Jeová apresenta quatro propostas para moradores do Barreiro

O prefeito Jeová Moreira da Costa se reuniu durante toda a manhã e tarde de hoje (16) com representantes das 155 famílias que moram no Barreiro. Eles foram convidados a comparecer no Gabinete e atendidos em grupo. O prefeito solicitou documentos e provas do tempo em que moram no local, comprovantes, como contas de luz antigas, além de explicarem as raízes e o porquê moram no Barreiro.

O prefeito viaja a Belo Horizonte nesta quinta-feira (19) para falar mais uma vez com a diretoria da Companhia de Desenvolvimento Econômico de Minas Gerais (Codemig) e apresentar dados concretos sobre o número de moradores, os que desejam ficar e sair do local e comprovar que eles não são invasores, através da documentação requerida a todos.

Jeová não quis falar com a imprensa, e segundo a Assessoria de Comunicação, apresentou quatro propostas às famílias.

– Transferir os interessados para um condomínio em outra área no Barreiro.

– Doar um terreno para cada família, em uma área adquirida pela prefeitura, e a Codemig indenizaria os moradores para a construção das casas.

– Apenas a indenização, os moradores decidiriam onde comprar terreno e construir.

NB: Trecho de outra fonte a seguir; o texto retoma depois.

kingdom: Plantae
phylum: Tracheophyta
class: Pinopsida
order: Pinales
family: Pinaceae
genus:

– Encontrar soluções para os moradores que não desejam deixar o Barreiro.

Moradores

A maioria disse que o governo de Minas cedeu a área para que os pais e avós, trabalhadores na época construção do Grande Hotel, edificasse suas casas. Morador do Barreiro desde 1933, o aposentado Luiz Gonzaga explica que o pai José Raimundo ganhou um terreno e construiu a casa. “Meu pai trabalhou nas obras do Grande Hotel, por isso que eu moro no Barreiro, mas eles (Codemig) falam que nós somos invasores.” Mesmo morando no Alto Paulista há 75 anos, Luiz pretende deixar o local. ”Vou sair triste, mas não tem mais condições de ficar aqui, o Barreiro não é mais nosso”, destaca.

O morador Mário Lúcio Porto faz parte das 17 famílias que não desejam sair do Barreiro. Segundo ele, já faz 40 anos que mora no local e que a sua casa é boa. “Não tenho interesse de sair do Barreiro por indenização nenhuma. Se a água está contaminada, eu espero que eles (prefeitura) coloquem água da Copasa. Pronto, acabou o caso”, diz.

Já o morador Sidnei Alves pretende se mudar. “Eu particularmente prefiro a indenização porque todos os moradores têm o direito da escolha, de ficar, de ir para o condomínio ou escolher onde morar. A reunião foi boa, isso mostra que as coisas estão andando e que provavelmente este mês possamos bater o martelo no que vai ser feito.”

Segundo Sidnei, tantas propostas podem confundir. “Tem muita gente que não vai saber escolher o que é melhor para si.”